BEGIN
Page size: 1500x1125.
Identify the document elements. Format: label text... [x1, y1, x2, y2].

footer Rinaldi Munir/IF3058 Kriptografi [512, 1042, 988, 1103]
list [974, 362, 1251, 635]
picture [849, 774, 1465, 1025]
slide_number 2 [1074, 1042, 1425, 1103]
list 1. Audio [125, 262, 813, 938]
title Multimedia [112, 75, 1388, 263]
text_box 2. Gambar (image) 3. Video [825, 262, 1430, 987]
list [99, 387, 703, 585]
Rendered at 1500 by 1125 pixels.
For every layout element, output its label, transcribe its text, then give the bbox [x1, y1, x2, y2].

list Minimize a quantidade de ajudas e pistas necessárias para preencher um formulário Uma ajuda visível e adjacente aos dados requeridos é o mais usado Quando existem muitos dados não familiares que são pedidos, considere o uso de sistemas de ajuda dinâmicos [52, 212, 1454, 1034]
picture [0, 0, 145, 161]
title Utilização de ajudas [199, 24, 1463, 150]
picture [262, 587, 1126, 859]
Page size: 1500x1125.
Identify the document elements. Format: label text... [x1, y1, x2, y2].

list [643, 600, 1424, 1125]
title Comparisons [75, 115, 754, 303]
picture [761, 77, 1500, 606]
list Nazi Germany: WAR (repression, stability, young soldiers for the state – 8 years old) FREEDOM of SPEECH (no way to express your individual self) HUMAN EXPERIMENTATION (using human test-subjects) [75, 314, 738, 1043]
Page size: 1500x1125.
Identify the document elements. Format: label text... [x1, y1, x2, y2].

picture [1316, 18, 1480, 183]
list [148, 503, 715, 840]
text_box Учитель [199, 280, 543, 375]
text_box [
END
_TASK OBJECTIVE_.
Give back every line of the data above exactly as written.

_WRITTEN RESPONSE_.
Page size: 1500x1125.
Identify the document elements. Format: label text... [x1, y1, x2, y2].

footer Rinaldi Munir/IF3058 Kriptografi [512, 1042, 988, 1103]
list [974, 362, 1251, 635]
picture [849, 774, 1465, 1025]
slide_number 2 [1074, 1042, 1425, 1103]
list 1. Audio [125, 262, 813, 938]
title Multimedia [112, 75, 1388, 263]
text_box 2. Gambar (image) 3. Video [825, 262, 1430, 987]
list [99, 387, 703, 585]
Rendered at 1500 by 1125 pixels.
For every layout element, output its label, transcribe its text, then give the bbox [x1, y1, x2, y2].

list Minimize a quantidade de ajudas e pistas necessárias para preencher um formulário Uma ajuda visível e adjacente aos dados requeridos é o mais usado Quando existem muitos dados não familiares que são pedidos, considere o uso de sistemas de ajuda dinâmicos [52, 212, 1454, 1034]
picture [0, 0, 145, 161]
title Utilização de ajudas [199, 24, 1463, 150]
picture [262, 587, 1126, 859]
Page size: 1500x1125.
Identify the document elements. Format: label text... [x1, y1, x2, y2].

list [643, 600, 1424, 1125]
title Comparisons [75, 115, 754, 303]
picture [761, 77, 1500, 606]
list Nazi Germany: WAR (repression, stability, young soldiers for the state – 8 years old) FREEDOM of SPEECH (no way to express your individual self) HUMAN EXPERIMENTATION (using human test-subjects) [75, 314, 738, 1043]
Page size: 1500x1125.
Identify the document elements. Format: label text... [x1, y1, x2, y2].

picture [1316, 18, 1480, 183]
list [148, 503, 715, 840]
text_box Учитель [199, 280, 543, 375]
text_box [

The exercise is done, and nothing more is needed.